守破離と無為自然の関係 − 武道を学ぶ枠組みに関する考察
はじめに
10代も終わりに差し掛かる頃から中国武術を中心に武道の稽古を始め、今はスポーツチャンバラを中心に続けていますが、実は型の稽古はあまり好きではありませんでした。そのため、何かの型を習うと、すぐに実戦を想定して相手の動きに合わせた応用変化を自分勝手に考えていたものです。そして、今でも一人で長々と決まった動きを演じる型はあまり好きではありません。そんなふうに型が嫌いな私にとっても、武道・武術を学ぶ上で型を学ぶことの重要性は理解しているつもりです。以下に、それについて述べたいと思います。
変幻自在な動き
私が長々と決まった型を演じることが嫌いな理由の一つは、覚えが悪いということもあります。実際、カラオケで歌う歌にしても武術の型にしても、少しの間でも使わなくなるとサビの部分以外は忘れてしまいます。それから、嫌いなもう一つの理由としては変幻自在な動きができるようになることが自分にとっての理想だからです。ちょうど、五味康祐の「喪神」に出てくる「夢想剣」のように相手に応じて変幻自在に動くことが自分にとっての理想なのです。

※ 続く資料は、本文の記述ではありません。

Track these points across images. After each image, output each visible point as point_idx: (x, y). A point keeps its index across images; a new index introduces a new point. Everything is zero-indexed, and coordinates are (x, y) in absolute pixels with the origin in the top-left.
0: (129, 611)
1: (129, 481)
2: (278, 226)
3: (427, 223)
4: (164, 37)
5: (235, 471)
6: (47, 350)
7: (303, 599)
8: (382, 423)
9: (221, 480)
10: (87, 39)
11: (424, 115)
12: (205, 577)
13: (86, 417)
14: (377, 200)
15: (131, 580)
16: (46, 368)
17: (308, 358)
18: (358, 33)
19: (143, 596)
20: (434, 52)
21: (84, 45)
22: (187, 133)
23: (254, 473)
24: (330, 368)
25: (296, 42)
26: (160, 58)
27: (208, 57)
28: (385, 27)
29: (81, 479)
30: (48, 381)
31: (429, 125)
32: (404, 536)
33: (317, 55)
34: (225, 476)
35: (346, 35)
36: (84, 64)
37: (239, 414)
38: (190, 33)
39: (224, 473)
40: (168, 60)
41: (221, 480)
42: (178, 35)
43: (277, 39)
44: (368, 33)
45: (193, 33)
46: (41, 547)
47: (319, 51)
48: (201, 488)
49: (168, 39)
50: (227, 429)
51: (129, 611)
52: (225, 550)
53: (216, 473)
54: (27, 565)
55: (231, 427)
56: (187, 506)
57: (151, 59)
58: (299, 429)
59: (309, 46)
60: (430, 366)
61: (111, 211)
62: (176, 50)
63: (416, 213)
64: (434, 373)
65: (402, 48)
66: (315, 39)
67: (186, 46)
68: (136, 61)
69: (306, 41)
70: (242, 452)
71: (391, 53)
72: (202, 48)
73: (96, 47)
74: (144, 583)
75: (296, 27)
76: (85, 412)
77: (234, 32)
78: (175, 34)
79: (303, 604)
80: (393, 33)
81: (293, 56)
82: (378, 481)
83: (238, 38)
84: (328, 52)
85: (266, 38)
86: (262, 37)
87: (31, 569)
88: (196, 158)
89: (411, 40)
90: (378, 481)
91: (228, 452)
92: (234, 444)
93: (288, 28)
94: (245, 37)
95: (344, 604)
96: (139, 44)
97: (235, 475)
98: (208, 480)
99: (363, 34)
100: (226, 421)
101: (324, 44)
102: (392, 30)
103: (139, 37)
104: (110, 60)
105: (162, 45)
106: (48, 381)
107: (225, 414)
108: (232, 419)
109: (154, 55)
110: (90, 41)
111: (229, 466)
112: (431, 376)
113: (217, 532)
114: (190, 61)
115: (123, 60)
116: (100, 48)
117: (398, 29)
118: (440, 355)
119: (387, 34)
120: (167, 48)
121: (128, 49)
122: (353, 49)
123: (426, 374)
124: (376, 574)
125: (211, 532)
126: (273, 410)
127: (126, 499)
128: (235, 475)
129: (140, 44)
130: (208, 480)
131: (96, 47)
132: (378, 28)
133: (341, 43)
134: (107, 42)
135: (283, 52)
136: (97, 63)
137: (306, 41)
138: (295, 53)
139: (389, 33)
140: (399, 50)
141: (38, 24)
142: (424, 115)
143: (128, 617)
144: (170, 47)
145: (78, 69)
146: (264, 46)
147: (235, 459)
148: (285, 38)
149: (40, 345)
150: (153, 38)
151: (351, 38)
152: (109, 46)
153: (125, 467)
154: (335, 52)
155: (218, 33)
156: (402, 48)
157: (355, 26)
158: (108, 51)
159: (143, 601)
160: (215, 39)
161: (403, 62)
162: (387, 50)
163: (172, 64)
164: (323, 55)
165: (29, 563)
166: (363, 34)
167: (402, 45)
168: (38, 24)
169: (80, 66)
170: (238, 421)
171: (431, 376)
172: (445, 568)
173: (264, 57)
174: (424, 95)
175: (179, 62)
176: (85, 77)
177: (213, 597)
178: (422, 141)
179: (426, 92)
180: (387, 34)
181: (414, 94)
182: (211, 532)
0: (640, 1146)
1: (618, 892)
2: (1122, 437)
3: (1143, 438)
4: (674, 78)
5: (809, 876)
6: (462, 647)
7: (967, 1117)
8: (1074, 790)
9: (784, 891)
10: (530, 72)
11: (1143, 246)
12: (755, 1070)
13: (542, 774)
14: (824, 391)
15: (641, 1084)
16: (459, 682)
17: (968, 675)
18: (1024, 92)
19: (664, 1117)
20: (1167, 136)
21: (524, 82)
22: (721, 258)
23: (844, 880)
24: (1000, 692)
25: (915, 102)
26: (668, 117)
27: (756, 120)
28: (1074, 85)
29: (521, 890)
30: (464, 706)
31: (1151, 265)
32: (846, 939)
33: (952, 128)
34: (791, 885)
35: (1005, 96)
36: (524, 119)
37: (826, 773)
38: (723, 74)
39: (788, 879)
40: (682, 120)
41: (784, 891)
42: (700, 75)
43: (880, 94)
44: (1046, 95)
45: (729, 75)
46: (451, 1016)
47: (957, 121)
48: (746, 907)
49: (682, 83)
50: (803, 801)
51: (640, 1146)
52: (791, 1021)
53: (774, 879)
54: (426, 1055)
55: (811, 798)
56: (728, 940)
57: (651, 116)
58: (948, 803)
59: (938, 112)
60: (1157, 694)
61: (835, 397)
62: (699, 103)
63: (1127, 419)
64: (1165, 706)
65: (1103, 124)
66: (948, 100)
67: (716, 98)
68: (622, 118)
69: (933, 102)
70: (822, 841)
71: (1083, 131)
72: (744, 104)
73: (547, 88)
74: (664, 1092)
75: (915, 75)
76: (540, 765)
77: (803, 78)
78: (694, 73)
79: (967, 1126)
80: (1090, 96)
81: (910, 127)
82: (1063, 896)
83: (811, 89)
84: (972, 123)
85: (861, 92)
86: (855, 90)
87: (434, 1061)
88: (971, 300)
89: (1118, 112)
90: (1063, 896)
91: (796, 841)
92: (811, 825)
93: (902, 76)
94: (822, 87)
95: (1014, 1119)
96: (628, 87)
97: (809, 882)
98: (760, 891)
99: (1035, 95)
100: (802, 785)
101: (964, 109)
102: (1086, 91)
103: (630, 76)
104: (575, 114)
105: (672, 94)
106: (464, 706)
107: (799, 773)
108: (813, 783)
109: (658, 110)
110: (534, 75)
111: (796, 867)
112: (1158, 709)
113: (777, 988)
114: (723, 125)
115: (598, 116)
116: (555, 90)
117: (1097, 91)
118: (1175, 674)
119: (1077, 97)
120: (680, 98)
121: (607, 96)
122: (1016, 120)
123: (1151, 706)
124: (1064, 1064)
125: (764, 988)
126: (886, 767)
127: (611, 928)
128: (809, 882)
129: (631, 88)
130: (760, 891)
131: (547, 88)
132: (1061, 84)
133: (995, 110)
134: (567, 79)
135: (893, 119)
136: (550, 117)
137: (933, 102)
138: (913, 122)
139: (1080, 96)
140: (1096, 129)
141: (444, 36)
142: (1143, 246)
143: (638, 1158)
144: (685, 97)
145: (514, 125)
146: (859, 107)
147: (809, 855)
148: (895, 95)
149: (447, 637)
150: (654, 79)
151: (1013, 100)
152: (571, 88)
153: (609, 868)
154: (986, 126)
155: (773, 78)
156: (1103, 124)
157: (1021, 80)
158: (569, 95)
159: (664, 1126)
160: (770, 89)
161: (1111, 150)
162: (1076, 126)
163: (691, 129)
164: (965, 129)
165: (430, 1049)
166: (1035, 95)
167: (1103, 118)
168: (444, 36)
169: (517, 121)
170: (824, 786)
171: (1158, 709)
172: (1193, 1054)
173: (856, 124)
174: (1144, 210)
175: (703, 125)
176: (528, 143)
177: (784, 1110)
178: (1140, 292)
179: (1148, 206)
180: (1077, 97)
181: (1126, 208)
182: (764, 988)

そして、こうした動きを会得することと「動きの決まった型を演じる」ことは真逆に見えますが、果たしてそうなのでしょうか。
守破離
この言葉については流派によっても様々な解釈があると思いますが、自分流の解釈を紹介します。これは技を習得するプロセスを大まかな3段階で表す言葉です。「守」の段階では、ひたすら師の動きを真似します。このときの真似は徹底的に細部にこだわり、呼吸や体重のかけ方といったところまで真似することが要求されます。これで基礎ができた後は、初めに習った教えの一部を破り、自分なりの工夫を付け加える「破」に至ります。そして、最後には「守」で学んだ動きの制約からは一切離れて変幻自在に動く「離」の境地に至ります。
なぜ最初から離を求めないか
もし、目的が変幻自在な動きならば、なぜ、最初の段階では決まりきった動きを徹底的に学ぶ必要があるのでしょうか。現実的な問題として、初心者に変幻自在の形のない動きを教えることは、教える方としても教えられる方としても無理があります。だから、型を設定して教えるしかないでしょう。でも、それ以上に「守」の段階を経る重要な意味があります。それを説明するには「老子」の中で説かれている「無為自然」について説明する必要があります。
無為不自然
「無為自然」は老子や荘子、つまり、道教の理想とする境地を表す言葉です。しかしながら、この言葉はたいてい間違った受け取り方をされています。無為自然とは、好き勝手にやりたい放題にやれば良いといった具合にです。しかしながら、好き勝手にやることは「無為」ではあるけれど、通常、それで得られる結果は「不自然」です。もし、後天的に不自然な考え方や動きの癖を付けていないならば、好きに動けば「無為自然」の動きとなりますが、通常はそうした癖があるので、「無為不自然」な動きになってしまいます。
有為自然から無為自然へ
そのため、まず、普通の人は「有為自然」を求める必要があるのです。そこで具体的にやることは、武道として不合理な動きを徹底的に無くしてゆくことです。もう、勘の良い読者はお分かりだと思いますが、この目的で「守」の段階では、武道家として優れた師匠の動きを徹底的に真似るのです。これだけでも、かなり武道家としては成長できますが、師弟といえども体格も性格も異なる別の人間なので、師匠の技がそのまま弟子にとっての最適解ではありません。そのため、徐々に自分にあったものへと変えてゆく過程が「破」であり、その完成形が「離」です。道教的な言葉で言えば、有為自然から無為自然への移行です。
まとめ
武道の学習過程である「守破離」を道教の概念である「無為自然」を用いて説明してみました。実は、この考え方は何年も自分の中で温めていたものです。もしかしたら、同じような概念を私などより、もっと分かりやすくまとめている方が、いらっしゃるかも知れません。でも、もし、私の言葉が分かり易く、気づきのきっかけになる読者が一人でもいたならば幸いです。